╔══
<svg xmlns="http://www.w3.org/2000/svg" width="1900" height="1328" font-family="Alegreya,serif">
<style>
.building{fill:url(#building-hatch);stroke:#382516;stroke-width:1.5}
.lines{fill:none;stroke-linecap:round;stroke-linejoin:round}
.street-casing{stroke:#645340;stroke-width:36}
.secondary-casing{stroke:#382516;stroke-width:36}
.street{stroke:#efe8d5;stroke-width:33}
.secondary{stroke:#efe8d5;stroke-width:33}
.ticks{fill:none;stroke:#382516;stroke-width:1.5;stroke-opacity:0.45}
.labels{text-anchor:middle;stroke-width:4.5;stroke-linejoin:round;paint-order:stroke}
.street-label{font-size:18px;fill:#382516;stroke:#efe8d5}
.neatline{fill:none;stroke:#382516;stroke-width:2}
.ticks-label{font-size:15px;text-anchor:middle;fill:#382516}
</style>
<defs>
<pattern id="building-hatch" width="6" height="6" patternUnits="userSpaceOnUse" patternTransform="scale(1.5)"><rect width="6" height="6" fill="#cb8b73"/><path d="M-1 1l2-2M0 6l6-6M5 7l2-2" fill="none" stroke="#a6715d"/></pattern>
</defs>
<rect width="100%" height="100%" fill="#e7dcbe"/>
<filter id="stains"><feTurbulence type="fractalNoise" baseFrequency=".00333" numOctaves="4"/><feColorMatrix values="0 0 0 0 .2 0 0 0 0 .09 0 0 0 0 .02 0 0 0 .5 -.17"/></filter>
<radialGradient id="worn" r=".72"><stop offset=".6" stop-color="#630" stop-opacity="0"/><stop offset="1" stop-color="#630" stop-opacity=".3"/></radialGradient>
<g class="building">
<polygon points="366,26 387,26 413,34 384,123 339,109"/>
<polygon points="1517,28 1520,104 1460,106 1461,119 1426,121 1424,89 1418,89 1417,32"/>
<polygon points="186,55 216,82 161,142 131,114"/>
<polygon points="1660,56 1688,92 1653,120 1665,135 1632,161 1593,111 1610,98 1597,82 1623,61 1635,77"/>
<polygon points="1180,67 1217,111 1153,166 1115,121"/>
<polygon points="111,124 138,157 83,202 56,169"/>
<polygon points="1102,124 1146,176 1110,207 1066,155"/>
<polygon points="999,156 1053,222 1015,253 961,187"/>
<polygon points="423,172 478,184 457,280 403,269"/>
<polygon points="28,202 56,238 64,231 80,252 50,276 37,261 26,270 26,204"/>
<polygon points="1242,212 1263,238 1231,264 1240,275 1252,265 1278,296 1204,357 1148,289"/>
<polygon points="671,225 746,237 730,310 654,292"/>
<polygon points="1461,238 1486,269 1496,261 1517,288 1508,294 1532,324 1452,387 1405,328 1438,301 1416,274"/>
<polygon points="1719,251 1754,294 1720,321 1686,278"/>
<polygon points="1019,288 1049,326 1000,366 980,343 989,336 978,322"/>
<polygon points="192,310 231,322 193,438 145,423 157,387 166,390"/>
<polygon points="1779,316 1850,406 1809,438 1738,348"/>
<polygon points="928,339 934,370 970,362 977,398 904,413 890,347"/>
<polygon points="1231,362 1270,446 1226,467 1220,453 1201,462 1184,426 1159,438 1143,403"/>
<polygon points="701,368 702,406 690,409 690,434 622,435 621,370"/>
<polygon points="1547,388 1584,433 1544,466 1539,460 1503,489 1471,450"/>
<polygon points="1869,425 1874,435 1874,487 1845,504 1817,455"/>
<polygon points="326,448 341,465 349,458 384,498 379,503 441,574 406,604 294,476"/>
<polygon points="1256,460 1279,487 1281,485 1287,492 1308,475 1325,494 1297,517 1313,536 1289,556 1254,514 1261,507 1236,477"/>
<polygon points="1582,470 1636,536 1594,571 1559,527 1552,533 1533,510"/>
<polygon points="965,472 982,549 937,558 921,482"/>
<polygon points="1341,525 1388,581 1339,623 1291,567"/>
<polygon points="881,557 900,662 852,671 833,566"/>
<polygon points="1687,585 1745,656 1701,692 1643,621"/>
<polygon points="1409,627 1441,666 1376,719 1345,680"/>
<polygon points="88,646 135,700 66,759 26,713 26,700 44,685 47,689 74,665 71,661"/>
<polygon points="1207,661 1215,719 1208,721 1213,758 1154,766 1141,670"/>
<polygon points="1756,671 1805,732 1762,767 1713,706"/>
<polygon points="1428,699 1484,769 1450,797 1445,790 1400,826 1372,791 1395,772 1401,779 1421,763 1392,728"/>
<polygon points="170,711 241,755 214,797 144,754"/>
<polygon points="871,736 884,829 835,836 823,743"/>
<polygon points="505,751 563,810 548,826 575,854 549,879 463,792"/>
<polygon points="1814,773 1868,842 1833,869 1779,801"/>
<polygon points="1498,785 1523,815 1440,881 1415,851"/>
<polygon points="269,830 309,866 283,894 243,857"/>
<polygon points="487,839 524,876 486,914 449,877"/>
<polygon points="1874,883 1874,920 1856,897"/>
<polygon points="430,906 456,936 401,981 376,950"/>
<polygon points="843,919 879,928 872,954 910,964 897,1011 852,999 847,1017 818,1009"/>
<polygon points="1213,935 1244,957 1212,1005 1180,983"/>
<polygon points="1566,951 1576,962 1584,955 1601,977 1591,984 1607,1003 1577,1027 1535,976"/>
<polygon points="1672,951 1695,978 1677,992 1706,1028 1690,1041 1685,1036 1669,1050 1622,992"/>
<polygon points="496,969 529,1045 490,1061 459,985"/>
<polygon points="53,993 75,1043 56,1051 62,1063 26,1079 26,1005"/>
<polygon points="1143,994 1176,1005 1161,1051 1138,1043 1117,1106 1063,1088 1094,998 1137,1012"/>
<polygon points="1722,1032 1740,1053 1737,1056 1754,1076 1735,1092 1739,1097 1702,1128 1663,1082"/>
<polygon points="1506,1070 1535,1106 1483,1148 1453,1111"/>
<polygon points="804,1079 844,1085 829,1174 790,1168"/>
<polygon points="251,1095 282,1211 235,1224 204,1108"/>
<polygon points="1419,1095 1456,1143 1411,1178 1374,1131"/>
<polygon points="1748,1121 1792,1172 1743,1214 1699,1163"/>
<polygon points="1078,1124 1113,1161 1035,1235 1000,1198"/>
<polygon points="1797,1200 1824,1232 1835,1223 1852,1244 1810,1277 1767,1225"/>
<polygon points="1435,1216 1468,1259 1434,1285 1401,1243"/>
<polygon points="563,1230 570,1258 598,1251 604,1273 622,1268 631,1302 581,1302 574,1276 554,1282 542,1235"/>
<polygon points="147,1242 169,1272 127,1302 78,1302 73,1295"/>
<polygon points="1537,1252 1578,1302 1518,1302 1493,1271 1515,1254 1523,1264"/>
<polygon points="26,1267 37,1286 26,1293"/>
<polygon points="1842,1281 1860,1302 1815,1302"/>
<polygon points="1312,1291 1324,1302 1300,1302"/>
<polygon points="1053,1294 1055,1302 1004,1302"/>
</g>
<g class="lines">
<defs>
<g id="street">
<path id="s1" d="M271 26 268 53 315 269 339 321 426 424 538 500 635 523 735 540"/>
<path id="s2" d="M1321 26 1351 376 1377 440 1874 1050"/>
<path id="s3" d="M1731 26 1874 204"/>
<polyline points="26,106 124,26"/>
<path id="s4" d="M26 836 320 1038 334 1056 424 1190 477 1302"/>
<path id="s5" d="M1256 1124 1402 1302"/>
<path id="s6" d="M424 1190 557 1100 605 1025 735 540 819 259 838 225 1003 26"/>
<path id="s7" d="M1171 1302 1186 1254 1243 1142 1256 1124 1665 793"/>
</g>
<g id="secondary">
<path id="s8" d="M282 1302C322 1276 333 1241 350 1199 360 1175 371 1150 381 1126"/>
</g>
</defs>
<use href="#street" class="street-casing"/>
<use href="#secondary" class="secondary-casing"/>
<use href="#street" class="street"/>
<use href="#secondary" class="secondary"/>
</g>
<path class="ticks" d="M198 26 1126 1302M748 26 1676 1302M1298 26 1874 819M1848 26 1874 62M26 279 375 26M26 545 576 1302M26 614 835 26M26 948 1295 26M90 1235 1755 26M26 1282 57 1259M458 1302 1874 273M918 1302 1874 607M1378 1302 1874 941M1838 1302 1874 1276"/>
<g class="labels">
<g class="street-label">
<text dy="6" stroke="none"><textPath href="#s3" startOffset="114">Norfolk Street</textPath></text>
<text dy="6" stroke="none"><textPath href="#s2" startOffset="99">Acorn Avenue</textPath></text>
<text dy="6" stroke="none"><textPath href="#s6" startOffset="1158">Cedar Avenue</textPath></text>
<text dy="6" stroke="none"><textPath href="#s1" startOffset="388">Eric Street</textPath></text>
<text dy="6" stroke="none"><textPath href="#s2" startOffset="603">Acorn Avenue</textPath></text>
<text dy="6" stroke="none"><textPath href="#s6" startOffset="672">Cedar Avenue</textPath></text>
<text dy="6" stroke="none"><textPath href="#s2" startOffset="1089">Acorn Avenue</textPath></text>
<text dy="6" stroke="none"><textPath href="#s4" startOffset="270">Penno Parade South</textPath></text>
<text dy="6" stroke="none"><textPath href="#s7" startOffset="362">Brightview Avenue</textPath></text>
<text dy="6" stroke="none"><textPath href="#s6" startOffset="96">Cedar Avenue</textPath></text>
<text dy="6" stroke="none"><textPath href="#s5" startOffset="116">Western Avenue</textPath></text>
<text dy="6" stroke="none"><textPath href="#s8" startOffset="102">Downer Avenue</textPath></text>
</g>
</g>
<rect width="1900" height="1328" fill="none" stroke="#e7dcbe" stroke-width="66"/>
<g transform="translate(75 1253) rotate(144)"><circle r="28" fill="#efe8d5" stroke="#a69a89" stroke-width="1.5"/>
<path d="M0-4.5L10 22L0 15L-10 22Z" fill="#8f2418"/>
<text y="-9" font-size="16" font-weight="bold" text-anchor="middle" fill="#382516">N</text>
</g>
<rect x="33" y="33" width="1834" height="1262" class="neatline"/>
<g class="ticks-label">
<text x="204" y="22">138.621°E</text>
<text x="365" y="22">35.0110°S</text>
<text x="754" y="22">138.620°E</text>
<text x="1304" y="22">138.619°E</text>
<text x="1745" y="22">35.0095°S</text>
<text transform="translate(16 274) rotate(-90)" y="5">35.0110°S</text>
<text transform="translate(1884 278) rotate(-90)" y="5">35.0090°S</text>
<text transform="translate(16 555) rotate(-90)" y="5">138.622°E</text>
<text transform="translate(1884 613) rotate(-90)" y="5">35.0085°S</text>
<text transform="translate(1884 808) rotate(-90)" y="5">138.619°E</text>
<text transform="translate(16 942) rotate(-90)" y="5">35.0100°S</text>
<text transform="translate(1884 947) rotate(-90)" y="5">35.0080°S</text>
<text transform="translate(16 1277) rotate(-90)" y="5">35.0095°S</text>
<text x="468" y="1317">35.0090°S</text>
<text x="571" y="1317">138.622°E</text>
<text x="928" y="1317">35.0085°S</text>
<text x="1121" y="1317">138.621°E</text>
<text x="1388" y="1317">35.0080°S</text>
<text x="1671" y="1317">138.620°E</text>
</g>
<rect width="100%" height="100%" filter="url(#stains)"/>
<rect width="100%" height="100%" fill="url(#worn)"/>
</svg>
╚══
What belongs in the answer is each line from the listing above that contains "lines".

**Task result**
.lines{fill:none;stroke-linecap:round;stroke-linejoin:round}
<g class="lines">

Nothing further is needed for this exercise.